Com um rítmo muito mais lento que o antecessor Cálice de Fogo, é bem provável que o excesso de diálogos deixe o público mais jóvem entendiado. O fato é que, apesar de momentos engraçados aqui alí, Ordem de Fênix mostra-se claramente ao drama como objetivo maior. No livro, haviam inúmeros momentos mais leves que foram cortados (a principal reclamação dos fãs com certeza diz respeito ao quadribol) mas, considerando que este é de longe o maior livro da série, não dá pra negar que um ótimo trabalho foi feito na edição, considerando os acontecimentos de maior importância, e com mais louvor ainda, criando alguns momentos que não só soam totalmente fiéis, como acrescentam consideravelmente o desenvolvimento dos personagens (bem como a interação entre eles). Talvez minha única grande reclamação fique por conta do importante (não só do ponto de vista de informações da história, como também dramático) diálogo final entre Harry e Dumbledore. Resumido de forma pobre, é uma cena que com certeza merecia alguns minutinhos investidos, por ser um dos momentos mais belos do livro (e meu descontentamento aumentou ao perceber que essa cena era fundamental para percebermos que Harry ficou deprimido com a perda que não pretendo revelar aqui, e o destino que ele precisará carregar nas costas).

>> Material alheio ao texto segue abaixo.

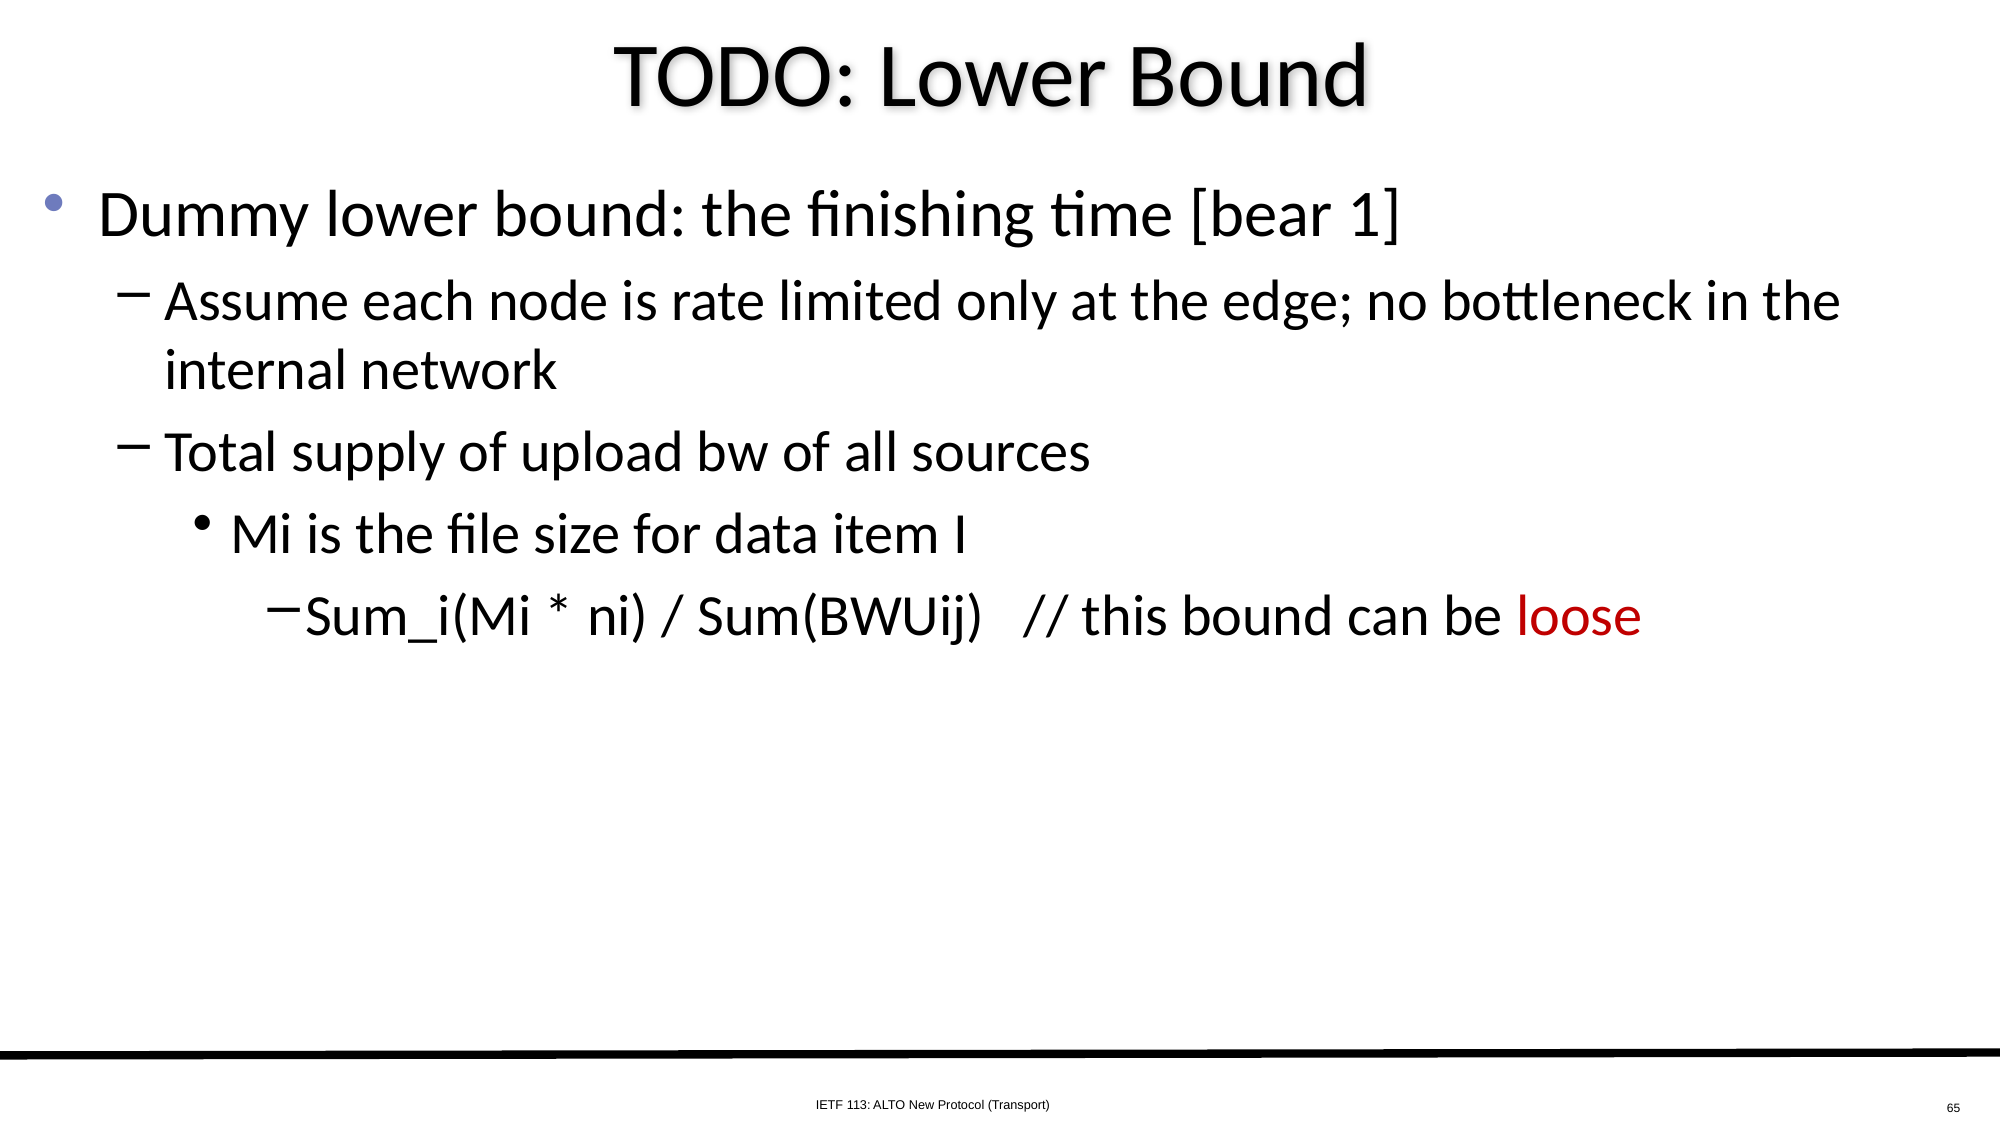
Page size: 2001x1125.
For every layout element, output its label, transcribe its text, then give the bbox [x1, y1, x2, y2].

title TODO: Lower Bound [55, 13, 1930, 127]
list Dummy lower bound: the finishing time [bear 1] Assume each node is rate limited only at the edge; no bottleneck in the internal network Total supply of upload bw of all sources Mi is the file size for data item I Sum_i(Mi * ni) / Sum(BWUij) // this bound can be loose [27, 162, 1965, 1038]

Queria ainda, elogiar Nicholas Cooper, compositor da trilha sonora deste episódio, que conseguiu criar faixas em sua maioria novas, belas e menos repetitivas que as do brilhante John Williams (embora sua trilha não tenha ficado tão boa quanto à de Patrick Doyle em Cálice de Fogo). No mais, o que posso dizer é que o novato David Yates realizou um majestroso trabalho, resultando no melhor blockbuster do ano até agora. Não dá pra dizer qual é o melhor Harry Potter produzido, já que são bastante diferentes e todos acrescentam algo novo para a série (se não fosse Cuaron com seu Prisioneiro de Azkaban, tenho certeza que a franquia tomaria um caminho totalmente diferente), mas o que posso dizer com absoluta convicção é: com esse amadurecimento do mundo e dos personagens, A Ordem da Fênix é o episódio que abandonou de vez o conceito filme-pipoca divertido, e colocou a série como um filme de fantasia que merece ser respeitado nas próximas gerações. E com este resultado tão promissor, digo que terei orgulho de apresentar esse universo mágico aos meus filhos no futuro.